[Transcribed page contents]
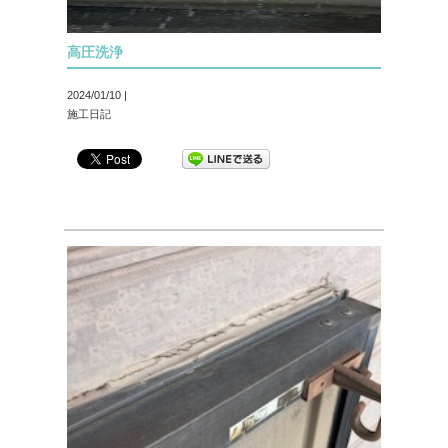
高圧洗浄
2024/01/10 |
施工日記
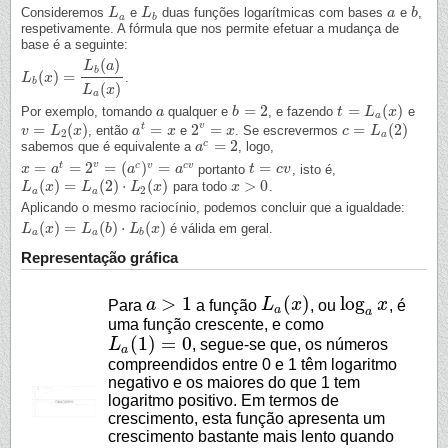
Consideremos
e
duas funções logarítmicas com bases
e
,
L
L
a
L
L
b
a
a
b
b
a
b
respetivamente. A fórmula que nos permite efetuar a mudança de
base é a seguinte:
(
)
L
a
b
(
)
=
.
L
L
b
(
x
x
)
=
L
b
(
a
)
L
a
(
x
)
b
(
)
L
x
a
=
2
=
(
)
Por exemplo, tomando
qualquer e
, e fazendo
e
a
a
b
b
=
2
t
t
=
L
a
(
L
x
)
x
a
v
=
(
)
=
2
=
=
(
2
)
t
, então
e
. Se escrevermos
v
v
=
L
2
L
(
x
)
x
a
a
t
=
x
x
2
v
=
x
x
c
c
=
L
a
L
(
2
)
2
a
=
2
c
sabemos que é equivalente a
, logo,
a
a
c
=
2
v
=
=
2
=
(
)
=
=
t
c
v
c
v
portanto
, isto é,
x
x
=
a
t
=
a
2
v
=
(
a
c
)
v
=
a
c
a
v
a
t
t
=
c
v
c
v
(
)
=
(
2
)
⋅
(
)
>
0
para todo
.
L
L
a
(
x
x
)
=
L
a
(
2
L
)
⋅
L
2
(
x
)
L
x
x
x
>
0
2
a
a
Aplicando o mesmo raciocínio, podemos concluir que a igualdade:
(
)
=
(
)
⋅
(
)
é válida em geral.
L
L
a
(
x
x
)
=
L
a
(
b
L
)
⋅
L
b
b
(
x
)
L
x
a
a
b
Representação gráfica
>
1
(
)
log
Para
a
a função
L
x
, ou
x
, é
a
>
1
L
a
(
x
)
log
a
x
a
a
uma função crescente, e como
(
1
)
=
0
L
, segue-se que, os números
L
a
(
1
)
=
0
a
compreendidos entre 0 e 1 têm logaritmo
negativo e os maiores do que 1 tem
logaritmo positivo. Em termos de
crescimento, esta função apresenta um
crescimento bastante mais lento quando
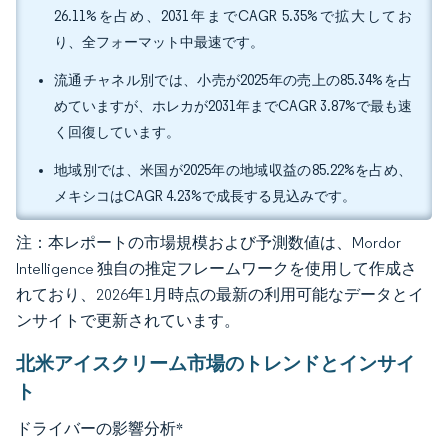
26.11%を占め、2031年までCAGR 5.35%で拡大してお
り、全フォーマット中最速です。
流通チャネル別では、小売が2025年の売上の85.34%を占
めていますが、ホレカが2031年までCAGR 3.87%で最も速
く回復しています。
地域別では、米国が2025年の地域収益の85.22%を占め、
メキシコはCAGR 4.23%で成長する見込みです。
注：本レポートの市場規模および予測数値は、Mordor
Intelligence 独自の推定フレームワークを使用して作成さ
れており、2026年1月時点の最新の利用可能なデータとイ
ンサイトで更新されています。
北米アイスクリーム市場のトレンドとインサイ
ト
ドライバーの影響分析
*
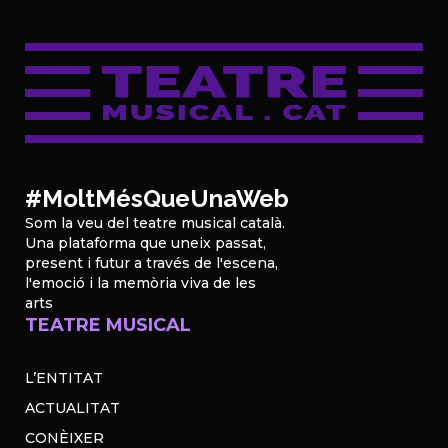
#MoltMésQueUnaWeb
Som la veu del teatre musical català.
Una plataforma que uneix passat,
present i futur a través de l'escena,
l'emoció i la memòria viva de les
arts
TEATRE MUSICAL
L’ENTITAT
ACTUALITAT
CONÈIXER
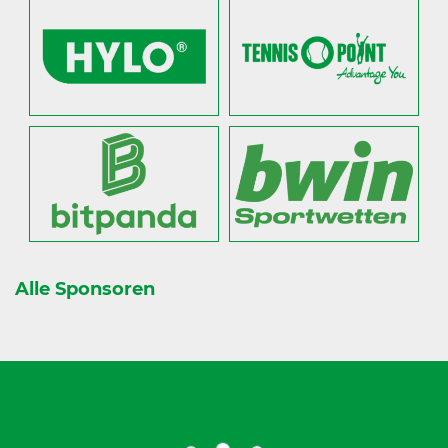
Alle Sponsoren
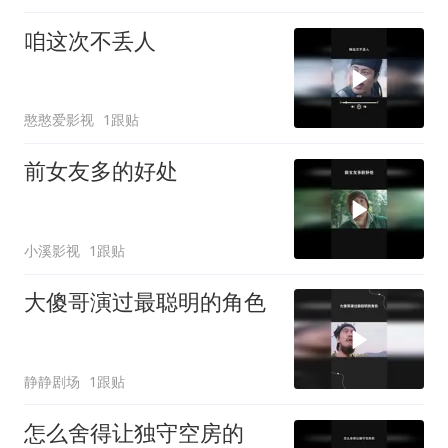
咱这次不丢人
憨憨爱影视
1跟贴
前女友多的好处
小溪影视
1跟贴
大傻哥演过最聪明的角色
静静剧场
1跟贴
怎么舍得让独守空房的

- [What to do]: Word for word, repeat all of the entries above, leaving out the pictures.

- [Solved exercise]:
高圧洗浄
2024/01/10 |
施工日記
Consideremos
e
duas funções logarítmicas com bases
e
,
L
L
a
L
L
b
a
a
b
b
a
b
respetivamente. A fórmula que nos permite efetuar a mudança de
base é a seguinte:
(
)
L
a
b
(
)
=
.
L
L
b
(
x
x
)
=
L
b
(
a
)
L
a
(
x
)
b
(
)
L
x
a
=
2
=
(
)
Por exemplo, tomando
qualquer e
, e fazendo
e
a
a
b
b
=
2
t
t
=
L
a
(
L
x
)
x
a
v
=
(
)
=
2
=
=
(
2
)
t
, então
e
. Se escrevermos
v
v
=
L
2
L
(
x
)
x
a
a
t
=
x
x
2
v
=
x
x
c
c
=
L
a
L
(
2
)
2
a
=
2
c
sabemos que é equivalente a
, logo,
a
a
c
=
2
v
=
=
2
=
(
)
=
=
t
c
v
c
v
portanto
, isto é,
x
x
=
a
t
=
a
2
v
=
(
a
c
)
v
=
a
c
a
v
a
t
t
=
c
v
c
v
(
)
=
(
2
)
⋅
(
)
>
0
para todo
.
L
L
a
(
x
x
)
=
L
a
(
2
L
)
⋅
L
2
(
x
)
L
x
x
x
>
0
2
a
a
Aplicando o mesmo raciocínio, podemos concluir que a igualdade:
(
)
=
(
)
⋅
(
)
é válida em geral.
L
L
a
(
x
x
)
=
L
a
(
b
L
)
⋅
L
b
b
(
x
)
L
x
a
a
b
Representação gráfica
>
1
(
)
log
Para
a
a função
L
x
, ou
x
, é
a
>
1
L
a
(
x
)
log
a
x
a
a
uma função crescente, e como
(
1
)
=
0
L
, segue-se que, os números
L
a
(
1
)
=
0
a
compreendidos entre 0 e 1 têm logaritmo
negativo e os maiores do que 1 tem
logaritmo positivo. Em termos de
crescimento, esta função apresenta um
crescimento bastante mais lento quando
26.11%を占め、2031年までCAGR 5.35%で拡大してお
り、全フォーマット中最速です。
流通チャネル別では、小売が2025年の売上の85.34%を占
めていますが、ホレカが2031年までCAGR 3.87%で最も速
く回復しています。
地域別では、米国が2025年の地域収益の85.22%を占め、
メキシコはCAGR 4.23%で成長する見込みです。
注：本レポートの市場規模および予測数値は、Mordor
Intelligence 独自の推定フレームワークを使用して作成さ
れており、2026年1月時点の最新の利用可能なデータとイ
ンサイトで更新されています。
北米アイスクリーム市場のトレンドとインサイ
ト
ドライバーの影響分析
*
#MoltMésQueUnaWeb
Som la veu del teatre musical català.
Una plataforma que uneix passat,
present i futur a través de l'escena,
l'emoció i la memòria viva de les
arts
TEATRE MUSICAL
L’ENTITAT
ACTUALITAT
CONÈIXER
Alle Sponsoren
咱这次不丢人
憨憨爱影视
1跟贴
前女友多的好处
小溪影视
1跟贴
大傻哥演过最聪明的角色
静静剧场
1跟贴
怎么舍得让独守空房的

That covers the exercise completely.